▼

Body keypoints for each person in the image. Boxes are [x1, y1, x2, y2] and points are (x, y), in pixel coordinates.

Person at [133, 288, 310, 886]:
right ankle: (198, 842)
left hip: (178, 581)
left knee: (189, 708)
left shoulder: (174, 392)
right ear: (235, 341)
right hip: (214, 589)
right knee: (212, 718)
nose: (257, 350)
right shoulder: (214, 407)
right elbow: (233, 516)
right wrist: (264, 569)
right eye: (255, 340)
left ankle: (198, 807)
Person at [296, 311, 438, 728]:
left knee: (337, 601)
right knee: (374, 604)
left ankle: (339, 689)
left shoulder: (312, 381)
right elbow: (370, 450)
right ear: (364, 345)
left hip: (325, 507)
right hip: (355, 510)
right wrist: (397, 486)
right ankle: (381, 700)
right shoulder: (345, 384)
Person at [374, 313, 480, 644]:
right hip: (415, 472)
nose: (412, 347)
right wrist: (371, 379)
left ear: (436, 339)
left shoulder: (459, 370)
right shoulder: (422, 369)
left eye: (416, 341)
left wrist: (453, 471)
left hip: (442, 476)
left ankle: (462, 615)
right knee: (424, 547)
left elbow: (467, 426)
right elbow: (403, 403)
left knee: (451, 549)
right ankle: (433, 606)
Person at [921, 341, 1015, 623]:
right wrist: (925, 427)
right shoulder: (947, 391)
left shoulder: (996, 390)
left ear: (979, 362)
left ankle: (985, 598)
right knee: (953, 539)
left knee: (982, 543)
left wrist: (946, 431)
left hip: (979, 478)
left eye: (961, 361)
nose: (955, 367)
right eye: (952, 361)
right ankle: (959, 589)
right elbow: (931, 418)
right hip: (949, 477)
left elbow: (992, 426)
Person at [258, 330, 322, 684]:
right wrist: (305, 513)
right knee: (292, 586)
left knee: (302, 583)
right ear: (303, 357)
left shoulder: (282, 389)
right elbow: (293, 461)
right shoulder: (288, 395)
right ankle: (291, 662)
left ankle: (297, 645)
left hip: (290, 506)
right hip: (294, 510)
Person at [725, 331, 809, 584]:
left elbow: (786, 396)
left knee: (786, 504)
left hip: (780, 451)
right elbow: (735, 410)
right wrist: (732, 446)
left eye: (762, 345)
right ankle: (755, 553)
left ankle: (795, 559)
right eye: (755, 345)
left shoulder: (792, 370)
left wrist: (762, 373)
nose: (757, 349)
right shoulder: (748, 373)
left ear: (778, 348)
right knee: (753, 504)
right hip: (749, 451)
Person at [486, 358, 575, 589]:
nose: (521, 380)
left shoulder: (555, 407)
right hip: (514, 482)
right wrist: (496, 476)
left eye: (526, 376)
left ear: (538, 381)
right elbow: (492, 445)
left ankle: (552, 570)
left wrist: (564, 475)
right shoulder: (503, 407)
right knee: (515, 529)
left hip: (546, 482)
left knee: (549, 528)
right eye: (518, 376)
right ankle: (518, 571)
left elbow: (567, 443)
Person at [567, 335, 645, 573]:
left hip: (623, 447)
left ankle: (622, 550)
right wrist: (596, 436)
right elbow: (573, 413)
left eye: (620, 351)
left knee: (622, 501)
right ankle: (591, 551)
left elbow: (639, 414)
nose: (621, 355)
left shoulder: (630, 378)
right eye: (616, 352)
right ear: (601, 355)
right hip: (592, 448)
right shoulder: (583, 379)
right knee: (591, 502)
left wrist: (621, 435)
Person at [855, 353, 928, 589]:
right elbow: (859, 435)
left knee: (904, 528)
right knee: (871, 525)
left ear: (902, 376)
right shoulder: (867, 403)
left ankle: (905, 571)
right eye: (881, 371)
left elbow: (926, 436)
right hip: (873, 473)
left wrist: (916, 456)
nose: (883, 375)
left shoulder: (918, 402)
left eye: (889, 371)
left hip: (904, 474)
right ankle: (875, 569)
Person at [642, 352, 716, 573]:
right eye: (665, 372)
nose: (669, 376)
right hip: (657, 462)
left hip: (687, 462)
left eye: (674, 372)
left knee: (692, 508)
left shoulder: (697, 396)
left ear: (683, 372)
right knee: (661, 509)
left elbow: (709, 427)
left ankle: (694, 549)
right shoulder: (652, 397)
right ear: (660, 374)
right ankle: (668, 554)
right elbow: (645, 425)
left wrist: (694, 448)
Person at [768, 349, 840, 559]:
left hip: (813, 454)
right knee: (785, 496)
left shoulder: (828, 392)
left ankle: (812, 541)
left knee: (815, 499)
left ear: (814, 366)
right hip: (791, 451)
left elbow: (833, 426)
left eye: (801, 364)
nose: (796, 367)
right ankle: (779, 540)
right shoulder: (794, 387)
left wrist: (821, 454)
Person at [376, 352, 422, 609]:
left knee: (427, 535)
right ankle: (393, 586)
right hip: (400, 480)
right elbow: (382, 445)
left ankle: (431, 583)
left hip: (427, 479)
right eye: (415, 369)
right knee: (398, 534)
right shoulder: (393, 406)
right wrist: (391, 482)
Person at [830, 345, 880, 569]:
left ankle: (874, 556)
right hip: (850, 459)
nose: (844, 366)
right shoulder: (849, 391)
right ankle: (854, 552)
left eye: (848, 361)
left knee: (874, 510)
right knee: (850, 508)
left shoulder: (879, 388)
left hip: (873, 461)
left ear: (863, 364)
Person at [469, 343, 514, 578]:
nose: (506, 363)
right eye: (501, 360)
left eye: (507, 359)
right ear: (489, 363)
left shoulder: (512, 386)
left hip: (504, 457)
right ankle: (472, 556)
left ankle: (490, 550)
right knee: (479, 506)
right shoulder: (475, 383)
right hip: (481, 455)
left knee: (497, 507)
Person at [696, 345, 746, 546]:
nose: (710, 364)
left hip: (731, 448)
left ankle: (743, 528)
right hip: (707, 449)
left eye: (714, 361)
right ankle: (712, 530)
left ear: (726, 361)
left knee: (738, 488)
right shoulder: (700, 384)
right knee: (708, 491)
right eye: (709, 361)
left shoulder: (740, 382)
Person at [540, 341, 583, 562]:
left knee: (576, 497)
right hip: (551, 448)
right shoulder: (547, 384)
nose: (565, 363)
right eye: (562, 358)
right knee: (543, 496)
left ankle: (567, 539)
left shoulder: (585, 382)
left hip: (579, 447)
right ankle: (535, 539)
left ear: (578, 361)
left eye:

▲

WHAT IS BEING ASKED: Using the records above, set down exactly the lines from the one with "left hip: (623, 447)" through the one with "right hip: (592, 448)", inclusive, and nothing more.

TASK ANSWER:
left hip: (623, 447)
left ankle: (622, 550)
right wrist: (596, 436)
right elbow: (573, 413)
left eye: (620, 351)
left knee: (622, 501)
right ankle: (591, 551)
left elbow: (639, 414)
nose: (621, 355)
left shoulder: (630, 378)
right eye: (616, 352)
right ear: (601, 355)
right hip: (592, 448)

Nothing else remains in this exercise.